Walt Mankowski on 18 Apr 2016 12:38:33 -0700


[Date Prev] [Date Next] [Thread Prev] [Thread Next] [Date Index] [Thread Index]

Re: [PLUG] >32K concurrent processes


Aha.

I found this page linked off of a Stack Overflow thread. It's 5 years
old so it might be a bit dated, but it seems to address many of the
questions you originally raised.

http://web.archive.org/web/20111209081734/http://research.cs.wisc.edu/condor/condorg/linux_scalability.html

Walt

On Mon, Apr 18, 2016 at 03:31:13PM -0400, K.S. Bhaskar wrote:
> 32K+ processes concurrently accessing the database is exactly what I am
> trying to accomplish. On the machine I have, I cannot have those processes
> do any real application work (so an update by each process once every 10
> seconds is all I'm attempting). On a production machine, those processes
> will be doing real work resulting in between 5 and 10 million database
> accesses per second (and yes, this throughput is demonstrated and proven
> with real application code but slightly less than 32K processes)

§

Please continue the mailing list post about running more than 32K concurrent processes, starting right after its last line. The data that comes next is separate material, unrelated to the mailing list post.

**Collected material**
§

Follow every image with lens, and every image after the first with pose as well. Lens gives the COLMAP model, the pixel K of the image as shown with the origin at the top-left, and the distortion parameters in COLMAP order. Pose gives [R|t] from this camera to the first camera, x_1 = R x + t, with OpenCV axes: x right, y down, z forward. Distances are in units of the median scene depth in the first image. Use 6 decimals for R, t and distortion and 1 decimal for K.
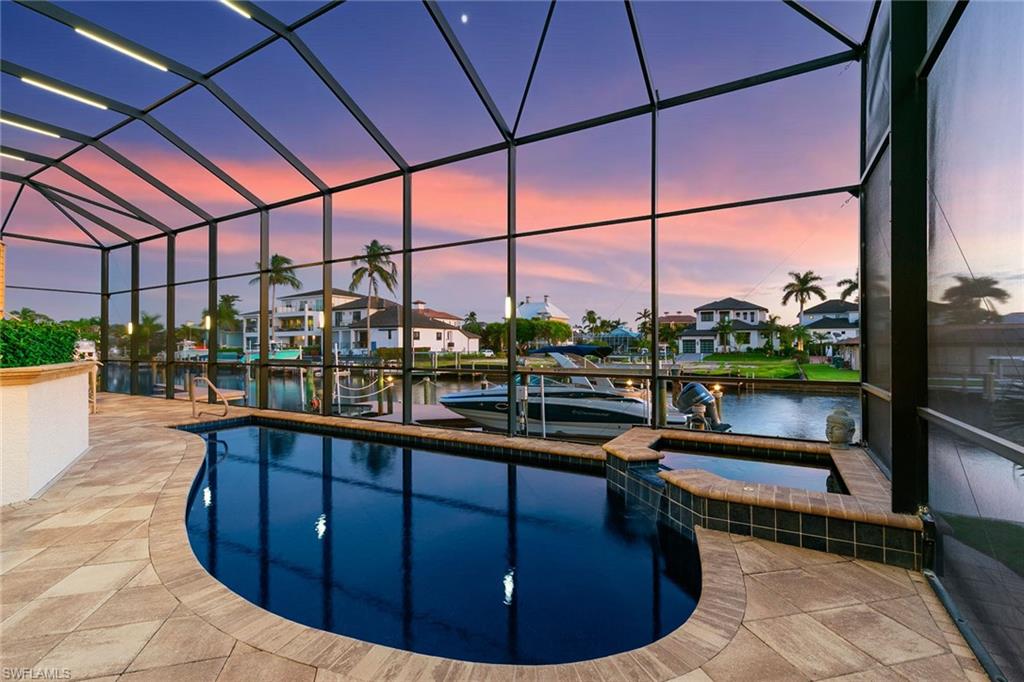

§

**Result below**
> 
> So I'm not trying to prove how much work I can push through the database -
> I know that already. I'm just trying to figure out what Linux parameters I
> need to tweak to push the number of processes above 32K).
> 
> Regards
> -- Bhaskar
> 
> 
> On Mon, Apr 18, 2016 at 3:14 PM, Gavin W. Burris <bug@wharton.upenn.edu>
> wrote:
> 
> > So, are you running 32k clients to hammer the database???  What are you
> > trying to accomplish?  Cheers.
> >
> > On Mon 04/18/16 02:48PM EDT, K.S. Bhaskar wrote:
> > > Thanks Gavin. With GT.M real-time database replication, there is no
> > single
> > > point of failure. Furthermore, there are hooks to create and deploy
> > > applications that remain available not just in the face of unplanned
> > events
> > > (like system crashes) but even planned events (such as application
> > > upgrades, even many upgrades that involve schema changes). It is a proven
> > > architecture which first went into daily live production in 1999.
> > >
> > > Regards
> > > -- Bhaskar
> > >
> > >
> > > On Mon, Apr 18, 2016 at 12:36 PM, Gavin W. Burris <bug@wharton.upenn.edu
> > >
> > > wrote:
> > >
> > > > Hi, Bhaskar.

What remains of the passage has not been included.